Inbal Sophia Drue, Israel

Inbal Sophia Drue is a multidisciplinary artist who is technically based in Israel and mentally based in Edinburgh. This to-and-from suggests a geographical indecisiveness and an ongoing identity crisis. She writes in two languages, speaks three and questions everything.

Yin Ling Mok, The Netherlands

Yin Ling Mok was born and raised in Amsterdam, The Netherlands, from Hong Kong-born immigrants. She holds both degrees, BSc Cultural Anthropology and MSc Culture, Organization and Management, at the VU University, Amsterdam. She studied at the University of Kent at Canterbury, United Kingdom, taught at the An-Najah University in Nablus, Palestine and conducted a research at the University of the Free State in Bloemfontein, South Africa. Driven by what she has witnessed in Palestine she uses her voice to raise awareness about the work of War Child. The mission to explore the unknown culture with words and photography has been her passion for the last 10 years. Inspired by art, music, education and her family she aims to make more sense of the world and advocate for an inclusive society.

Murad Abaza, Jordan

Murad Abaza is a 30 years old videographer from Amman, Jordan that uses photography as a means of empowerment: ‘I prefer to capture people’s strengths instead of their weaknesses.‘ Murad’s work impressively captures life’s complex simplicities and routes of self-proclaimed paradoxes.

Sameh Dwikat, Palestine

Sameh Dwikat is a 30 year old architect from Palestine. Being born in the middle of an ongoing conflict, living under occupation and being surrounded by destruction and death, he started looking for beauty from the eye of the camera. Through his work he aims to capture life describing his feeling through pictures and one feeling in particular: freedom. Living his entire life under occupation freedom became one of his main thoughts in life to work on, also through photography.

El Mahdi Lyoubi, Morocco

El Mahdi Lyoubi is a 24 year old rapper, photographer and cinema student from Sale, Morocco. Like his music Mahdi aims to express social issues through photography works. Mahdi strives to artistically message about marginalized themes within Moroccan society. The shortages in female rights, freedom of expression and other political issues take a major stance within his works. Through these images he aims to make sensitive topics debatable while leaving enough interpretive space for the audience to consume.

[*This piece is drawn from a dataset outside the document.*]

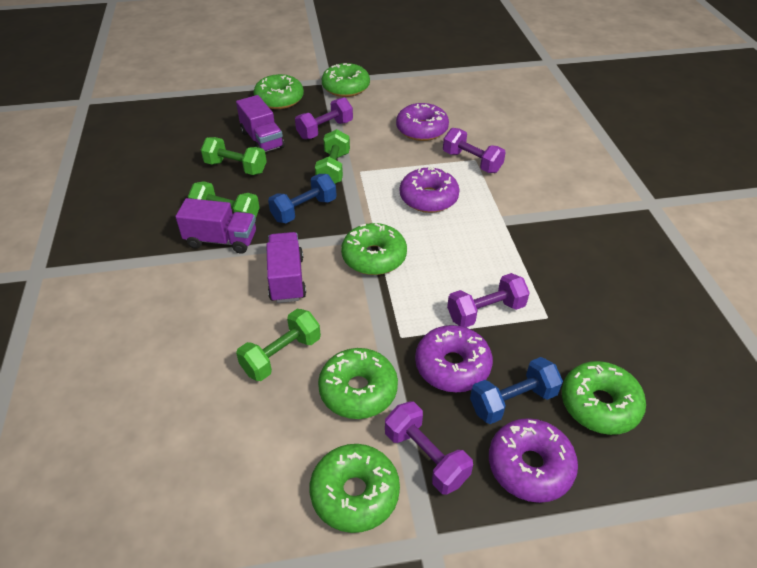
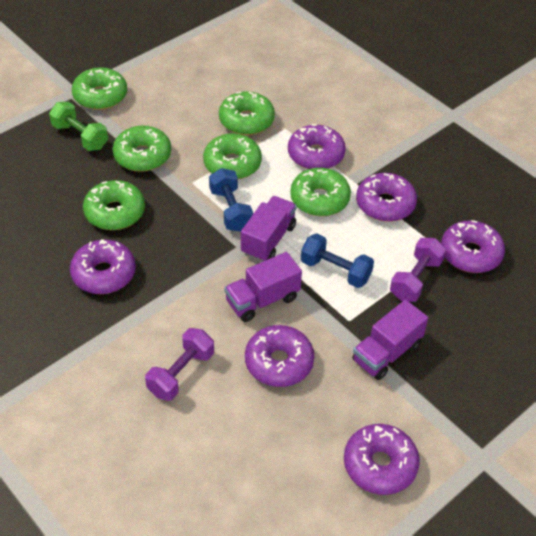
green dumbbell: [188,181,260,218] [201,137,267,175] [236,309,321,381] [315,129,350,184] = 4 -> [49,102,108,151] = 1
purple donut: [396,103,449,141] [400,166,460,213] [415,325,493,392] [489,418,578,503] = 4 -> [70,239,136,294] [245,325,314,387] [288,124,346,169] [344,424,420,495] [356,173,417,222] [441,220,505,273] = 6
purple dumbbell: [295,97,353,139] [385,401,473,495] [443,128,506,173] [447,273,530,327] = 4 -> [145,328,214,401] [390,238,446,302] = 2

Aura Jgamadze, The Netherlands /Finland

Aura works in the field of social justice and whenever possible, she captures not only the beauty she sees around her as she goes deeper than the aesthetics. At the moment she is diving deep into the connection between personal and collective development. She travels regularly between Finland and the Netherlands.

Elles Steinvoorte, The Netherlands

Elles Steinvoorte is an autodidact portrait & lifestyle photographer based in The Hague, The Netherlands. While studying Cultural and Social Development, she discovered a whole new side of herself and her photography: combined with a passion for art, traveling and cultures she tries to capture the emotions in her surroundings; whether it’s in nature or people.

Carol & Saskia Maarsen 

“All photo’s are accurate. None of them is the truth” –Richard Avedon

Wij zijn 2 zussen die graag worden verrast door schoonheid en ruwe randen. We hebben tomeloze drang om verhalen van mensen tot ons te nemen en om te zetten in beelden en woorden. Wij halen inspiratie uit ons werk (Saskia als docent en Carol op haar werk op de Spoedeisende hulp), uit contact met mensen met een diverse achtergrond en uit de natuur. Wij laten de wereld ons graag vormen en elke dag wachten wij nieuwsgierig af welk verhaal zich ditmaal zal afspelen.